● Problem to work on: Print the records exactly as they are written.

[Collection entries]
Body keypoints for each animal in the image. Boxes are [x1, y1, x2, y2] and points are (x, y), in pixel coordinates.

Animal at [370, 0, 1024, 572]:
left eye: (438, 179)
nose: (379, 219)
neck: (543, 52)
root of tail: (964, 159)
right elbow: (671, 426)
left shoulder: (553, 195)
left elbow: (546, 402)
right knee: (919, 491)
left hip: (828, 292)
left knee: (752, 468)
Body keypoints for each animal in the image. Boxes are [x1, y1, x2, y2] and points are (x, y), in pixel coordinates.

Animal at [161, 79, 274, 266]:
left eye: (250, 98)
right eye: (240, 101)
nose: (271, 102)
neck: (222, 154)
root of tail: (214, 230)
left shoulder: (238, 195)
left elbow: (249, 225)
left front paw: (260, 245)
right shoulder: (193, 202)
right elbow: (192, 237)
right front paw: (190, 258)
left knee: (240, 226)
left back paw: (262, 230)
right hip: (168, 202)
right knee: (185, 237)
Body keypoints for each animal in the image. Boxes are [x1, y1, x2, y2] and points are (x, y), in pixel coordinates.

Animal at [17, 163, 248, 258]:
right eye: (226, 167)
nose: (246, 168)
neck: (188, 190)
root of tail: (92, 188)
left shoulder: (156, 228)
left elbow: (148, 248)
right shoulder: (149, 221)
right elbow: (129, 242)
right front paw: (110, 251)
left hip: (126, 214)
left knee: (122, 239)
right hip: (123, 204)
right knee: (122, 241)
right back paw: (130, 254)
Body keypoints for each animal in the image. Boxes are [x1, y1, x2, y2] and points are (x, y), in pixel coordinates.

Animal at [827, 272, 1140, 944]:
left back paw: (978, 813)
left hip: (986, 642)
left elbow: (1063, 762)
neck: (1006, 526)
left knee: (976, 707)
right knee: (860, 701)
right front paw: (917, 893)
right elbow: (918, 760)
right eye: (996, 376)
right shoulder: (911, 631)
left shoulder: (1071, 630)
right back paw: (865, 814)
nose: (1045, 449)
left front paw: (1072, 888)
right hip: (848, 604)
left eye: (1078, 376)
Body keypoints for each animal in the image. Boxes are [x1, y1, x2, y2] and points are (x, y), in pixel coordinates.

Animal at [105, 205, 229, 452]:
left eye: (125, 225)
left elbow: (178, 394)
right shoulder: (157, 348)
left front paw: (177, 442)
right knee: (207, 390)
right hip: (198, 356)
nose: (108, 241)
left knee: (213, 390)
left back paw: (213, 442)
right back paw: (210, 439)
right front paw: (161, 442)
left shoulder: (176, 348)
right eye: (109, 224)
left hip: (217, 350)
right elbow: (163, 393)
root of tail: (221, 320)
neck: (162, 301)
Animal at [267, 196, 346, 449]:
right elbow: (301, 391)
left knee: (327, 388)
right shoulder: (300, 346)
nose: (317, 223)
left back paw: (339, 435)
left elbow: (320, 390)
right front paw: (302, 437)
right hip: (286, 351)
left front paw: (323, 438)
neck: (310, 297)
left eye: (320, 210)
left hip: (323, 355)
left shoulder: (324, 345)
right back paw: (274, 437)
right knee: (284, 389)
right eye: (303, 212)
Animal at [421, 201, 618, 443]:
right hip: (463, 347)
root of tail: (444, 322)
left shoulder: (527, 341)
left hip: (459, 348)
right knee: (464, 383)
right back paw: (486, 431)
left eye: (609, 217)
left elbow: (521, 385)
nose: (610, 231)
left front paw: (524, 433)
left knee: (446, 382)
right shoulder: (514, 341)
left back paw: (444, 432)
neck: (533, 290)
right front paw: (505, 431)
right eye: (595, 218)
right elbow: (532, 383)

● Result of the task:
Body keypoints for each animal in the image. Boxes are [x1, y1, x2, y2] and points are (x, y), in pixel coordinates.

Animal at [370, 0, 1024, 572]:
left eye: (438, 179)
nose: (379, 219)
neck: (543, 52)
root of tail: (964, 159)
right elbow: (671, 426)
left shoulder: (553, 195)
left elbow: (546, 402)
right knee: (919, 491)
left hip: (828, 292)
left knee: (752, 468)
Body keypoints for each animal in the image. Boxes are [x1, y1, x2, y2] and points are (x, y), in pixel coordinates.

Animal at [161, 79, 274, 266]:
left eye: (250, 98)
right eye: (240, 101)
nose: (271, 102)
neck: (222, 154)
root of tail: (214, 230)
left shoulder: (238, 195)
left elbow: (249, 225)
left front paw: (260, 245)
right shoulder: (193, 202)
right elbow: (192, 237)
right front paw: (190, 258)
left knee: (240, 226)
left back paw: (262, 230)
right hip: (168, 202)
right knee: (185, 237)
Body keypoints for each animal in the image. Boxes are [x1, y1, x2, y2] and points are (x, y), in pixel coordinates.

Animal at [17, 163, 248, 258]:
right eye: (226, 167)
nose: (246, 168)
neck: (188, 190)
root of tail: (92, 188)
left shoulder: (156, 228)
left elbow: (148, 248)
right shoulder: (149, 221)
right elbow: (129, 242)
right front paw: (110, 251)
left hip: (126, 214)
left knee: (122, 239)
right hip: (123, 204)
right knee: (122, 241)
right back paw: (130, 254)
Body keypoints for each animal in the image. Boxes are [x1, y1, x2, y2] and points are (x, y), in pixel coordinates.

Animal at [827, 272, 1140, 944]:
left back paw: (978, 813)
left hip: (986, 642)
left elbow: (1063, 762)
neck: (1006, 526)
left knee: (976, 707)
right knee: (860, 701)
right front paw: (917, 893)
right elbow: (918, 760)
right eye: (996, 376)
right shoulder: (911, 631)
left shoulder: (1071, 630)
right back paw: (865, 814)
nose: (1045, 449)
left front paw: (1072, 888)
right hip: (848, 604)
left eye: (1078, 376)
Body keypoints for each animal in the image. Boxes are [x1, y1, x2, y2] and points are (x, y), in pixel coordinates.

Animal at [105, 205, 229, 452]:
left eye: (125, 225)
left elbow: (178, 394)
right shoulder: (157, 348)
left front paw: (177, 442)
right knee: (207, 390)
right hip: (198, 356)
nose: (108, 241)
left knee: (213, 390)
left back paw: (213, 442)
right back paw: (210, 439)
right front paw: (161, 442)
left shoulder: (176, 348)
right eye: (109, 224)
left hip: (217, 350)
right elbow: (163, 393)
root of tail: (221, 320)
neck: (162, 301)
Animal at [267, 196, 346, 449]:
right elbow: (301, 391)
left knee: (327, 388)
right shoulder: (300, 346)
nose: (317, 223)
left back paw: (339, 435)
left elbow: (320, 390)
right front paw: (302, 437)
right hip: (286, 351)
left front paw: (323, 438)
neck: (310, 297)
left eye: (320, 210)
left hip: (323, 355)
left shoulder: (324, 345)
right back paw: (274, 437)
right knee: (284, 389)
right eye: (303, 212)
Animal at [421, 201, 618, 443]:
right hip: (463, 347)
root of tail: (444, 322)
left shoulder: (527, 341)
left hip: (459, 348)
right knee: (464, 383)
right back paw: (486, 431)
left eye: (609, 217)
left elbow: (521, 385)
nose: (610, 231)
left front paw: (524, 433)
left knee: (446, 382)
right shoulder: (514, 341)
left back paw: (444, 432)
neck: (533, 290)
right front paw: (505, 431)
right eye: (595, 218)
right elbow: (532, 383)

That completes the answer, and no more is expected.